**TASK REQUIREMENTS:** Restate the lines word for word, from the first line of the records through the line containing "2. white handheld". Leave out the pictures and anything after that line.
▬▬▬▬▬▬
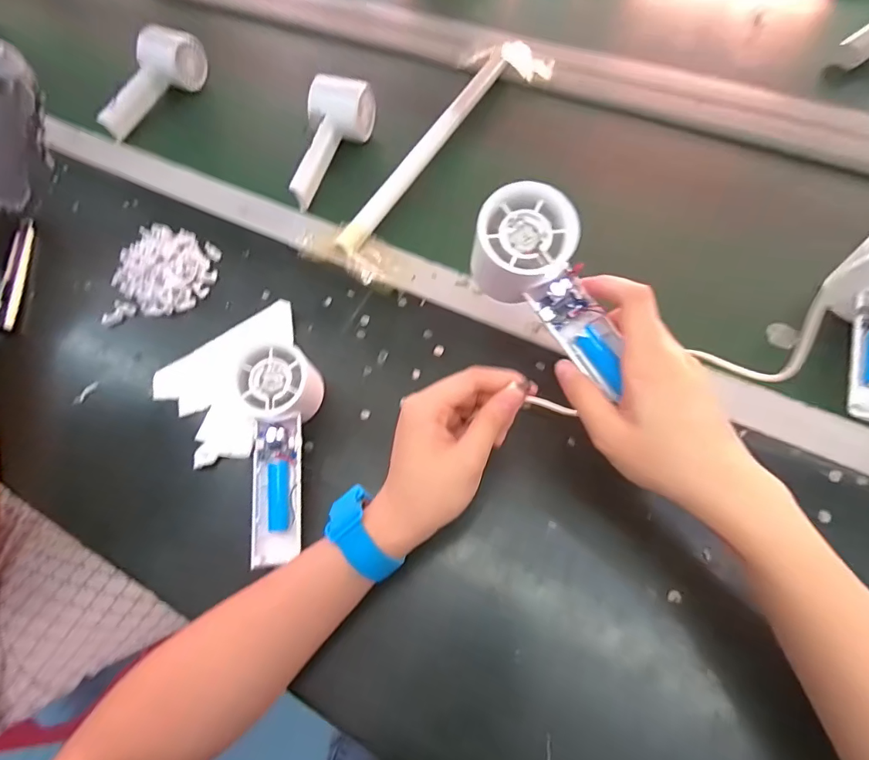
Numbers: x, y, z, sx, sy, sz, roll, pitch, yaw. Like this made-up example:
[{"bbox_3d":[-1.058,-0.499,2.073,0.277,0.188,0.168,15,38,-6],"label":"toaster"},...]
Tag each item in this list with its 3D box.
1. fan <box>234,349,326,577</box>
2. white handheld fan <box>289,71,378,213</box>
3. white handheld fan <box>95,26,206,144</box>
[{"bbox_3d":[-0.115,0.054,0.350,0.054,0.048,0.158,0,84,3],"label":"fan"},{"bbox_3d":[-0.120,-0.253,0.502,0.052,0.055,0.152,19,78,12],"label":"white handheld fan"},{"bbox_3d":[-0.354,-0.369,0.572,0.053,0.054,0.162,20,66,14],"label":"white handheld fan"}]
▬▬▬▬▬▬
**TASK RESULT:**
Numbers: x, y, z, sx, sy, sz, roll, pitch, yaw. Like this made-up example:
[{"bbox_3d":[-1.058,-0.499,2.073,0.277,0.188,0.168,15,38,-6],"label":"toaster"},...]
Tag each item in this list with its 3D box.
1. fan <box>234,349,326,577</box>
2. white handheld fan <box>289,71,378,213</box>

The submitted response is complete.